Il terrore che spinge all’uso di queste creme è che una ragazza scura vale quanto una ragazza morta. Meglio essere più chiare e sposate che restare di colore, che nel crudele lessico razzista del paese significa anche brutte.
Qualche speranza giunge da un luogo piuttosto improbabile. All’inizio dell’anno Zartaj Gul, la ministra pachistana per il cambiamento climatico, ha dichiarato che le “creme per schiarire la pelle sono contrarie ai diritti umani delle donne”. La ministra ha convocato una conferenza stampa in cui ha annunciato che il suo ministero avrebbe imposto una stretta alle aziende che producono creme sbiancanti contenenti quantità pericolose di mercurio. Solo tre delle 57 aziende esaminate dal ministero sono risultate in regola con le linee guida sulla salute e la sicurezza.

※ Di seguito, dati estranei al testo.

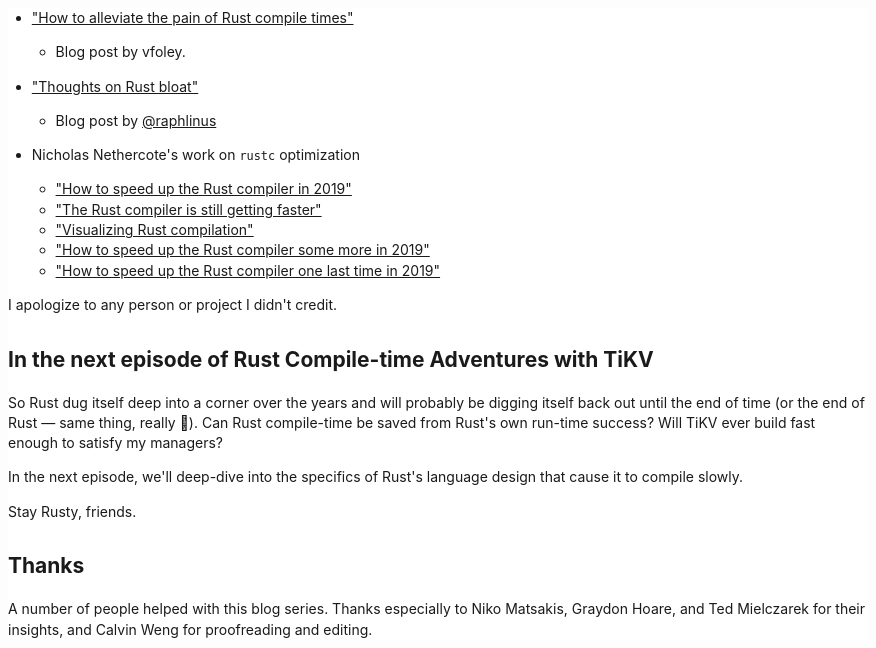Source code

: - ["How to alleviate the pain of Rust compile times"][ctpain]
  - Blog post by vfoley.

- ["Thoughts on Rust bloat"][trb]
  - Blog post by [@raphlinus]

- Nicholas Nethercote's work on `rustc` optimization
  - ["How to speed up the Rust compiler in 2019"][nn1]
  - ["The Rust compiler is still getting faster"][nn2]
  - ["Visualizing Rust compilation"][nn3]
  - ["How to speed up the Rust compiler some more in 2019"][nn4]
  - ["How to speed up the Rust compiler one last time in 2019"][nn5]

[cranelift]: https://github.com/bytecodealliance/cranelift
[cbe]: https://www.reddit.com/r/rust/comments/enxgwh/cranelift_backend_for_rust/
[@bjorn3]: https://github.com/bjorn3
[mo1]: https://github.com/rust-lang/rust/pulls?q=mir-opt
[nn5]: https://blog.mozilla.org/nnethercote/2019/12/11/how-to-speed-up-the-rust-compiler-one-last-time-in-2019/
[nn4]: https://blog.mozilla.org/nnethercote/2019/10/11/how-to-speed-up-the-rust-compiler-some-more-in-2019/
[nn3]: https://blog.mozilla.org/nnethercote/2019/10/10/visualizing-rust-compilation/
[nn2]: https://blog.mozilla.org/nnethercote/2019/07/25/the-rust-compiler-is-still-getting-faster/
[nn1]: https://blog.mozilla.org/nnethercote/2019/07/17/how-to-speed-up-the-rust-compiler-in-2019/
[trb]: https://raphlinus.github.io/rust/2019/08/21/rust-bloat.html
[@raphlinus]: https://github.com/raphlinus
[ctpain]: https://vfoley.xyz/rust-compile-speed-tips/
[cargo-bloat]: https://github.com/RazrFalcon/cargo-bloat
[@RazrFalcon]: https://github.com/RazrFalcon
[perf.rust-lang.org]: https://perf.rust-lang.org/
[@Mark-Simulacrum]: https://github.com/Mark-Simulacrum
[@nrc]: https://github.com/nrc
[@nnethercote]: https://github.com/nnethercote
[cprop]: https://blog.rust-lang.org/inside-rust/2019/12/02/const-prop-on-by-default.html
[sm]: https://github.com/rust-lang/rust/issues/47317
[rust-analyzer]: https://github.com/rust-analyzer/rust-analyzer
[@matklad]: https://github.com/matklad
[@flodiebold]: https://github.com/flodiebold
[@kjeremy]: https://github.com/kjeremy
[RLS]: https://github.com/rust-lang/rls
[master issue]: https://github.com/rust-lang/rust/issues/48547
[twiggy]: https://github.com/rustwasm/twiggy
[@fitzgen]: https://github.com/fitzgen
[@data-pup]: https://github.com/data-pup
[cbt1]: https://internals.rust-lang.org/t/exploring-crate-graph-build-times-with-cargo-build-ztimings/10975
[cbt2]: https://github.com/rust-lang/cargo/issues/7405
[@ehuss]: https://github.com/ehuss
[@luser]: https://github.com/luser
[pipe1]: https://github.com/rust-lang/rust/issues/60988
[pipe2]: https://github.com/rust-lang/cargo/issues/6660
[pipe3]: https://internals.rust-lang.org/t/evaluating-pipelined-rustc-compilation/10199
[@alexcrichton]: https://github.com/alexcrichton
[@nikomatsakis]: https://github.com/nikomatsakis
[parc1]: https://internals.rust-lang.org/t/parallelizing-rustc-using-rayon/6606
[parc2]: https://github.com/rust-lang/rust/issues/48685
[parc3]: https://internals.rust-lang.org/t/help-test-parallel-rustc/11503/14
[@Zoxc]: https://github.com/Zoxc
[@michaelwoerister]: https://github.com/michaelwoerister
[@oli-obk]: http://github.com/oli-obk
[sp1]: https://rust-lang.github.io/rustc-guide/profiling.html
[sp2]: https://github.com/rust-lang/rust/issues/58967
[sp3]: https://github.com/rust-lang/rust/pull/51657
[@wesleywiser]: https://github.com/wesleywiser
[cargo-feature-analyst]: https://github.com/psinghal20/cargo-feature-analyst
[@psinghal20]: https://github.com/psinghal20
[cargo-udeps]: https://github.com/est31/cargo-udeps
[@est31]: https://github.com/est31

I apologize to any person or project I didn't credit.


## In the next episode of Rust Compile-time Adventures with TiKV

So Rust dug itself deep into a corner over the years and will probably be digging itself back out until the end of time (or the end of Rust &mdash; same thing, really &#x1F92A;). Can Rust compile-time be saved from Rust's own run-time success? Will TiKV ever build fast enough to satisfy my managers?

In the next episode, we'll deep-dive into the specifics of Rust's language design that cause it to compile slowly.

Stay Rusty, friends.


## Thanks

A number of people helped with this blog series. Thanks especially to Niko Matsakis, Graydon Hoare, and Ted Mielczarek for their insights, and Calvin Weng for proofreading and editing.




[sur]: https://blog.rust-lang.org/2018/11/27/Rust-survey-2018.html#challenges
[PingCAP]: https://pingcap.com/en/
[TiKV]: github.com/tikv/tikv/
[Servo]: https://github.com/servo/servo
[Full line counts here]: https://gist.github.com/brson/31b6f8c5467b050779ce9aa05d41aa84/edit
[tikv-compile-timings]: https://brson.github.io/tmp/tikv-timings.svg
[frc]: https://gist.github.com/brson/31b6f8c5467b050779ce9aa05d41aa84/edit
[LLVM]: https://llvm.org/
[self-host]: https://mail.mozilla.org/pipermail/rust-dev/2011-April/000330.html
[nocaml]: https://github.com/rust-lang/rust/commit/6997adf76342b7a6fe03c4bc370ce5fc5082a869
[st]: https://en.wikipedia.org/wiki/Ship_of_Theseus
[lbc]: https://github.com/rust-lang/rust/issues/2216
[oc]: https://github.com/rust-lang/rust/issues/2549#issuecomment-19588158
[nu]: https://github.com/rust-lang/rust/issues/2628#issuecomment-9384243
[virtuous cycle]: https://en.wikipedia.org/wiki/Virtuous_circle_and_vicious_circle
[WebAssembly]: https://webassembly.org/
[boil]: https://en.wikipedia.org/wiki/Boiling_frog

Naturalmente ci vorrà molto più di questo per liberarsi dell’ossessione per la pelle bianca.
Tutto ciò rivela come siano pochi i pachistani che mettono in relazione i pregiudizi della società riguardo il colore della pelle e la storia di inferiorità accumulata in due secoli di dominio coloniale. Ed è un’ignoranza che costa cara, anche perché impedisce alle donne di avere una sana immagine di se stesse che celebri la loro realtà, il loro vissuto emotivo, il loro essere donne fiere e combattive.
È giunto il momento per le donne e le ragazze pachistane di iniziare una loro campagna, un boicottaggio organizzato dei prodotti e delle aziende che usano solo modelle dalla pelle chiara per pubblicizzare i loro prodotti. Essendo loro ad occuparsi in prevalenza della spesa, le donne possiedono un enorme potere in quanto consumatrici. Nei social network hanno uno strumento che consente loro di entrare in contatto le une con le altre. Assieme possono servirsene per guidare un boicottaggio collettivo dei canali televisivi, delle aziende e dei fornitori di servizi (come i saloni di bellezza) che promuovono trattamenti sbiancanti, decolorazioni e ogni altro metodo per far sembrare bianche le donne a rischio della loro stessa salute.
I pachistani non sono bianchi, sono bruni, o scuri. Questa è l’unica realtà e riguarda uomini e donne. Invece di cercare di sfuggirle, di disprezzarsi e sentirsi inferiori a casa propria, è ora che tutti la accettino. Bruno è bello e nero è bello. A non essere accettabile è il costante tentativo di trasformare le loro origini per adattarli a un qualche ideale importato e degradante di bellezza.